Following the acquisition news on December 8th, MIRM shares dropped sharply by 5.4%. This negative market reaction stemmed from apprehensions about both the deal itself and its financing structure through a concurrent private placement intended to raise approximately $200 million in gross proceeds. Additionally, insights from Evercore suggested potential challenges in achieving peak sales for treatments related to Fragile X syndrome despite an estimated market size exceeding $1 billion; these factors contributed further to investor unease.

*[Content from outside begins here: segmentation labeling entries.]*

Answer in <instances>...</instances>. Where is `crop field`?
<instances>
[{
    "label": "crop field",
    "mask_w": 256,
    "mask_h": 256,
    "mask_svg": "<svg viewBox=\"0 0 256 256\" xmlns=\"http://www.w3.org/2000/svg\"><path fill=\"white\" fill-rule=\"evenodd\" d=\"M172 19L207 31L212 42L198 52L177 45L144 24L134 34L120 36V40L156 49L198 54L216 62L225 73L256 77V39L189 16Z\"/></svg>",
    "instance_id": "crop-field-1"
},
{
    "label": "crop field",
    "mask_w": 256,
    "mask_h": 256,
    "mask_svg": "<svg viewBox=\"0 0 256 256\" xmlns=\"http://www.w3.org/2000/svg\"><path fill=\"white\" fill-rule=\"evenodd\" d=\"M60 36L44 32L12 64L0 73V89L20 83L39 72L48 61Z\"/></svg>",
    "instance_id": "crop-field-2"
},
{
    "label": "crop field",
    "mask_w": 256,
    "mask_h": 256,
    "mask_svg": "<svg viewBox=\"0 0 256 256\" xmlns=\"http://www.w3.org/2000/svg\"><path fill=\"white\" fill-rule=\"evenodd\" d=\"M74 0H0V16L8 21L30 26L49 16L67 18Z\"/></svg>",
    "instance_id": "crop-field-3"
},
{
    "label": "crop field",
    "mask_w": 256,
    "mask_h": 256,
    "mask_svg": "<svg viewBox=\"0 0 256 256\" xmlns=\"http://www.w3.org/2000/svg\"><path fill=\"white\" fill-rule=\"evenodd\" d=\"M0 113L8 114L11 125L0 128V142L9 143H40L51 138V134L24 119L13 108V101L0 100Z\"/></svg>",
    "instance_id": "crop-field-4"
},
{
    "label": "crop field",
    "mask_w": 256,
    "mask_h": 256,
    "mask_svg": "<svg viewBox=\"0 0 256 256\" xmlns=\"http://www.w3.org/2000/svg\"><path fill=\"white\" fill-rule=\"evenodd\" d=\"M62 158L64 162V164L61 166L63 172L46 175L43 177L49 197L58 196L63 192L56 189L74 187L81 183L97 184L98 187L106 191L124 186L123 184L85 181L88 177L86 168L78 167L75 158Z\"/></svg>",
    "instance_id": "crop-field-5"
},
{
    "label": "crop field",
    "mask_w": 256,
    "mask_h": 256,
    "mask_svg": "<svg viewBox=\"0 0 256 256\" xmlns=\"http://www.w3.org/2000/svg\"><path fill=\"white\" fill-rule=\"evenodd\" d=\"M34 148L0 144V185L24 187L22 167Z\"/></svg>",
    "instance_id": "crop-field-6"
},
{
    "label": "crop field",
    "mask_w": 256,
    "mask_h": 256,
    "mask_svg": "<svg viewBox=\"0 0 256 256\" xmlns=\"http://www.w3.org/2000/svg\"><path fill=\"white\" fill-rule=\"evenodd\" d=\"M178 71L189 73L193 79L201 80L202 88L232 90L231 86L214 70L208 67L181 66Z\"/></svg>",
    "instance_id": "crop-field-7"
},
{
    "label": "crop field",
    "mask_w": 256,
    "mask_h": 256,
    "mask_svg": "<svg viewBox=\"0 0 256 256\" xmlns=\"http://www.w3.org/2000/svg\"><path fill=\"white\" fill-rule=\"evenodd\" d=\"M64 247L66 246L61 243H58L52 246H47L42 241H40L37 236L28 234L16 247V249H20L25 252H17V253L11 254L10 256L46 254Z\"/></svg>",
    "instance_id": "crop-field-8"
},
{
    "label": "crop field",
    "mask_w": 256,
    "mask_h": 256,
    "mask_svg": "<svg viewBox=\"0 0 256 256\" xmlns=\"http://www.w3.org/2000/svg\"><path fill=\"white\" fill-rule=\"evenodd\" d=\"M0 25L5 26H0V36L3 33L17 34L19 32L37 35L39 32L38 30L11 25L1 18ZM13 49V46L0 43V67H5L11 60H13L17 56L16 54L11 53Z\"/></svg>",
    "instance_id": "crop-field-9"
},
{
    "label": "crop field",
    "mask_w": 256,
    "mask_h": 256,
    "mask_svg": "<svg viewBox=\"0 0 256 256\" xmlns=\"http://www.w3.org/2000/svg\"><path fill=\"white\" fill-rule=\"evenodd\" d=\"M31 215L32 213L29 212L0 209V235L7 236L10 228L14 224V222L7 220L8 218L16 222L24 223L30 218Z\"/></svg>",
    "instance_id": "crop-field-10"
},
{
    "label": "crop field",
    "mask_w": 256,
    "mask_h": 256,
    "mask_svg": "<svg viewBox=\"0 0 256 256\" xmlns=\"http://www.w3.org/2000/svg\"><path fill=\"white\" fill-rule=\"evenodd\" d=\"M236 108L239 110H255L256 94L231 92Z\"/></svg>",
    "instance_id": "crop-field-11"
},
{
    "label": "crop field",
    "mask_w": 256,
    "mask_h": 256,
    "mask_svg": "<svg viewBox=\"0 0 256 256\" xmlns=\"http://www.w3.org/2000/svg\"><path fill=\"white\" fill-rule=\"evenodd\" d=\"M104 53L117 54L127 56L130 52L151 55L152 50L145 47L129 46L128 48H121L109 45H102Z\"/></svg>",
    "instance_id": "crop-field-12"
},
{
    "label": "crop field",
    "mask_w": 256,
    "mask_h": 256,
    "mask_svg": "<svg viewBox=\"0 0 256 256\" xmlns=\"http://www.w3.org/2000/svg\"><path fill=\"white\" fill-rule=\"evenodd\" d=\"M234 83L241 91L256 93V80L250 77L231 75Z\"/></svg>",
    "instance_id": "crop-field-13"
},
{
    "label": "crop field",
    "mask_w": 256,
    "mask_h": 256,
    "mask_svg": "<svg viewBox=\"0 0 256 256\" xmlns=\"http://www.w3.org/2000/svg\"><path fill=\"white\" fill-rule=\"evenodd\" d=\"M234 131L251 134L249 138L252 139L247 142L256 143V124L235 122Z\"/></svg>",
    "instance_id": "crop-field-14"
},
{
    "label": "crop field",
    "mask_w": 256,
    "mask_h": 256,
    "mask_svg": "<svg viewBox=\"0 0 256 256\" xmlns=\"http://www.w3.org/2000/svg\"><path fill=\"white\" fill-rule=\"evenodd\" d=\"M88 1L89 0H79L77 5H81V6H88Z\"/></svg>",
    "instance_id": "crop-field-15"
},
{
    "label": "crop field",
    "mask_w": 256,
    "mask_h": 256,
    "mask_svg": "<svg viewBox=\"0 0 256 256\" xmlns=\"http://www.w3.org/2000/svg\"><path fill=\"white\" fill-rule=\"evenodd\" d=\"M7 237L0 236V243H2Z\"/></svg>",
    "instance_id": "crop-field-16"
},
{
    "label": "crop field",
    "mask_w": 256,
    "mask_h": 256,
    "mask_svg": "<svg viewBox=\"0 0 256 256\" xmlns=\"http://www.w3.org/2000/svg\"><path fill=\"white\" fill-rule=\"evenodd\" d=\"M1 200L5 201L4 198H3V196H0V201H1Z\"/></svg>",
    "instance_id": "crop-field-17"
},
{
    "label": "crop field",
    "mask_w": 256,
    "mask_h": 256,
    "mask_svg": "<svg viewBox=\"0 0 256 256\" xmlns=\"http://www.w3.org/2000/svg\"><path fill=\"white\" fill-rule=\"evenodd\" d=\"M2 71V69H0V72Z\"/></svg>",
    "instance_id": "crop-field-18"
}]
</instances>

Earlier in December, MIRM experienced some positive momentum when it reported being cash flow positive while projecting annual revenues between $500 million and $510 million. However, this optimistic outlook did not prevent subsequent declines after news emerged about enrolling participants in clinical studies targeting Fragile X syndrome alongside mixed results from ongoing trials involving other products like Livmarli and Volixibat.
Overall trends indicated that while there were moments of optimism—such as participation in investor conferences aimed at enhancing visibility—the weight of negative developments overshadowed these gains throughout December. As a result, MIRM not only fell behind its sector but also underperformed relative to broader market indices during this timeframe; specifically, it lagged behind the Health Care sector (XLV) by -11.3%.